Originariamente Scritto da
Il Pasquino
Semmai dovremmo lamentarci sulla distribuzione della tassazione. Incrementare la tassazione indiretta su beni e servizi quando gli altri paesi europei anche più ricchi praticano tassazioni più basse significa incentivare l'acquisto di beni e servizi da loro dal momento che non ci sono confini tra gli stati europei.
Inoltre non sono tasse eque ripartite in base al reddito ma in base ai consumi ed i consumi non sono proporzionali alla ricchezza ma anzi spesso alla necessità della gente.
È ovvio ad esempio che un ricco signore che vive da solo consuma molto meno di un povero padre di famiglia numerosa.
Ma mentre quest'ultimo in quei paesi riceve numerosi aiuti e contributi da parte dello stato tanto da raddoppiare o triplicare lo stipendio da noi non riceve praticamente alcun aiuto ed anzi viene tartassato dalle tasse indirette legate ad esempio suoi maggiori consumi!!
In perfetto contrasto con i dettami della costituzione.
Tutto questo, diciamocelo, perché il nostro stato, reso volutamente inefficiente dalla nostra classe politica di benestanti, non è capace di colpire le ricchezze e le rendite ma trova più facile tassare i consumi!
Soprattutto dei più poveri che non possono aggirare le tasse nascondendo i propri beni e ricchezze in paradisi fiscali.

## Estratti dei record
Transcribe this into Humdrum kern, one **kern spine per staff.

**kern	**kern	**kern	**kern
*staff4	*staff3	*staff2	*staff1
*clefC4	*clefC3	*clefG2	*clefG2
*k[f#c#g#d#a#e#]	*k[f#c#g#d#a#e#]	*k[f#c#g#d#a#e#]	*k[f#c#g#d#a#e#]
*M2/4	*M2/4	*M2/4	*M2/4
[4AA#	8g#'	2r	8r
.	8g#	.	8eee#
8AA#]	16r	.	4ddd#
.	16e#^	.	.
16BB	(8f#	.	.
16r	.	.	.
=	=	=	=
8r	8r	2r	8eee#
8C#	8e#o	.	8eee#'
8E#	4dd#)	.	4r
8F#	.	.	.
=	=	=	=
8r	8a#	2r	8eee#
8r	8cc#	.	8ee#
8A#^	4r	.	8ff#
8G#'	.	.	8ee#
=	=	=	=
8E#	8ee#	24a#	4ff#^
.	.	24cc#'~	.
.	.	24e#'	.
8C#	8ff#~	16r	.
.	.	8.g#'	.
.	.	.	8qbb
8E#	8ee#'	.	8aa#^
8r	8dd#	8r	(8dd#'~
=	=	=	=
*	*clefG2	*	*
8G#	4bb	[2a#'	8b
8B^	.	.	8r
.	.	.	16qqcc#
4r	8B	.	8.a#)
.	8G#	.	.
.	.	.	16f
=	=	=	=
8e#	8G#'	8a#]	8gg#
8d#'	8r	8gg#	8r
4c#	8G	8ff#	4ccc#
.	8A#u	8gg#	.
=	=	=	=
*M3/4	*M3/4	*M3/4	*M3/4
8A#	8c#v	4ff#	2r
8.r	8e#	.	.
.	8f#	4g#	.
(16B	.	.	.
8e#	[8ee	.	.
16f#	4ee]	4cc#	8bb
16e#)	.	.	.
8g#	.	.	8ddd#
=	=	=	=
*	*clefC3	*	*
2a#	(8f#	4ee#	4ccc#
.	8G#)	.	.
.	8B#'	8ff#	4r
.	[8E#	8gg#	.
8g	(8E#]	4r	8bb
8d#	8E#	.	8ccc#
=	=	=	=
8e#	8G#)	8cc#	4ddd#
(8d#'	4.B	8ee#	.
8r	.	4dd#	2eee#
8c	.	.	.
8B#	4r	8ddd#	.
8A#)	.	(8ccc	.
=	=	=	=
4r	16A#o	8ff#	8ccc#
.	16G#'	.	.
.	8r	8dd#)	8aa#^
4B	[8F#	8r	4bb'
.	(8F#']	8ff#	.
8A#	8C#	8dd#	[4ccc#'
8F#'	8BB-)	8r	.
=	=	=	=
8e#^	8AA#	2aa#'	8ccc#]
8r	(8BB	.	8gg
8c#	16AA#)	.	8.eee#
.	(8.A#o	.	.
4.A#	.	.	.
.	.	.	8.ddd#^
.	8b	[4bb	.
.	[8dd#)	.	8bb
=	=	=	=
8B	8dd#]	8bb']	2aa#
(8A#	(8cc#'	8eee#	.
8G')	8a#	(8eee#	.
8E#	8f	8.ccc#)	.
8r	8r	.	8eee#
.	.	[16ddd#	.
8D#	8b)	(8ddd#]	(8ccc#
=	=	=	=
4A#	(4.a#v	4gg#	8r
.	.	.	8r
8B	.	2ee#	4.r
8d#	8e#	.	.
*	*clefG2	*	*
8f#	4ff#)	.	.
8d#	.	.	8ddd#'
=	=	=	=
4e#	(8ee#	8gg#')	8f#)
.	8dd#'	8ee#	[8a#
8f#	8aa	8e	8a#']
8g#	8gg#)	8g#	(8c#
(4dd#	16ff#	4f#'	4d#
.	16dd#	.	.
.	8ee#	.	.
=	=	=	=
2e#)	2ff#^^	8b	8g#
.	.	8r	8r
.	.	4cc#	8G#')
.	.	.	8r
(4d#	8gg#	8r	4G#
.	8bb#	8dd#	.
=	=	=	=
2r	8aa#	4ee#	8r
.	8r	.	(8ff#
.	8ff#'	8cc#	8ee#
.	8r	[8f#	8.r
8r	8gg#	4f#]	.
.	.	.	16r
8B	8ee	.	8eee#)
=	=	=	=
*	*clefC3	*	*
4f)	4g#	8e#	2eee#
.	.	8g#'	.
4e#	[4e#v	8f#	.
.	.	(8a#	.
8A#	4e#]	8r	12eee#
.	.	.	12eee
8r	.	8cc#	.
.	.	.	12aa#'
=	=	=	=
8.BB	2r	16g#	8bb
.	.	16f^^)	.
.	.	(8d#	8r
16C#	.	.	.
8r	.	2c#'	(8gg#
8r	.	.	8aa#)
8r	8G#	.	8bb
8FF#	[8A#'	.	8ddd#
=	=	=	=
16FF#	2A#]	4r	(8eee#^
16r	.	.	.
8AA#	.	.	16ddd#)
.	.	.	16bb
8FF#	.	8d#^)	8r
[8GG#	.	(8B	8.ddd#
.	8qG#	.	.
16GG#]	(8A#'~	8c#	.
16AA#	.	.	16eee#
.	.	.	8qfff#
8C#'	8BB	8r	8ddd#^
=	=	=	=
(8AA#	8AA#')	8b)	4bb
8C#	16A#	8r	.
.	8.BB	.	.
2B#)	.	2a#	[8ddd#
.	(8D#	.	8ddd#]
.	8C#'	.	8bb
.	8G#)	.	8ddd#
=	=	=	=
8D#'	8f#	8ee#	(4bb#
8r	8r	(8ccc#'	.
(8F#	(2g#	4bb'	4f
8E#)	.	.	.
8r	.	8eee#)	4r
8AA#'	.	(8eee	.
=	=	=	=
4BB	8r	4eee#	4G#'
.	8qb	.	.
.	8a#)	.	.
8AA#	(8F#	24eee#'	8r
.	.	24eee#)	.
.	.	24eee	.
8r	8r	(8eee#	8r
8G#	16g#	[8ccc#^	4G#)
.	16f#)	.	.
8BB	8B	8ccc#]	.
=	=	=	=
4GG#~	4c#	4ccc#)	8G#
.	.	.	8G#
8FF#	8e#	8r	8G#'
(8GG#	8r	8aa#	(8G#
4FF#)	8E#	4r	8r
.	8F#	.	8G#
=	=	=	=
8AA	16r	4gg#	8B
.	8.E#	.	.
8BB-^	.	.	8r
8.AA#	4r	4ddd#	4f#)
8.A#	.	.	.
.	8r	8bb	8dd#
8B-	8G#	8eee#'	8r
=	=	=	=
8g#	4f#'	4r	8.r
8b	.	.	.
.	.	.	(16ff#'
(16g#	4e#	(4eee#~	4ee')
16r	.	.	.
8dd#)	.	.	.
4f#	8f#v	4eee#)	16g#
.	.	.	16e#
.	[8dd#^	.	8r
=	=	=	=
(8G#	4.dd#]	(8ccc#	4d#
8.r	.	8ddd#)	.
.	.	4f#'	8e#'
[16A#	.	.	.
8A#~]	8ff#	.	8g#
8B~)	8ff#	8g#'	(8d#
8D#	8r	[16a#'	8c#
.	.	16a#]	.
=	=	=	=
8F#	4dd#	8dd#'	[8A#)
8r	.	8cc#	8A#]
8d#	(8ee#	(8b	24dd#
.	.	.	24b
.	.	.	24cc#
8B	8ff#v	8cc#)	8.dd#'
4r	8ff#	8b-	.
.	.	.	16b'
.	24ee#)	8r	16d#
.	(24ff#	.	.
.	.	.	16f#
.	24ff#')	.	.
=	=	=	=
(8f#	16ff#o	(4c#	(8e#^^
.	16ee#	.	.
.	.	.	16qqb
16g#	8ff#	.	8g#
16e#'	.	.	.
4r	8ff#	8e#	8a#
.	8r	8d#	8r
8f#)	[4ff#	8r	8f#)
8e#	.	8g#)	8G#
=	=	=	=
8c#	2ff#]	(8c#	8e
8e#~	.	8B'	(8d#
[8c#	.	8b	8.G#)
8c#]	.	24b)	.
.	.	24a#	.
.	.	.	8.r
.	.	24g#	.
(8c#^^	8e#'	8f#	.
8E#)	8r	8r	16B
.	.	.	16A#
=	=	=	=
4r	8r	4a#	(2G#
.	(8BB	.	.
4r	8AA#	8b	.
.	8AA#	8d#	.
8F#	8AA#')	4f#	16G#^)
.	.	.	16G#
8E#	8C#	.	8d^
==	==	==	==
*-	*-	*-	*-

## I tuoi compiti
**1.** Rispondi alle seguenti domande sul testo sulla tassazione.
(a) In base a che cosa sono ripartite le tasse indirette, invece che in base al reddito?
(b) Nell'esempio del testo, chi consuma molto meno di un povero padre di famiglia numerosa?
(c) Dove possono nascondere i propri beni e le proprie ricchezze coloro che aggirano le tasse?
**2.** Trascrivi il passo del testo sulla tassazione che comincia con "In perfetto contrasto" e prosegue fino a "tassare i consumi!".
I record costituiscono materiale a sé, distinto dal brano.

## Risposte per numero
**1.**
(a) In base ai consumi.
(b) Un ricco signore che vive da solo.
(c) In paradisi fiscali.

**2.**
In perfetto contrasto con i dettami della costituzione.
Tutto questo, diciamocelo, perché il nostro stato, reso volutamente inefficiente dalla nostra classe politica di benestanti, non è capace di colpire le ricchezze e le rendite ma trova più facile tassare i consumi!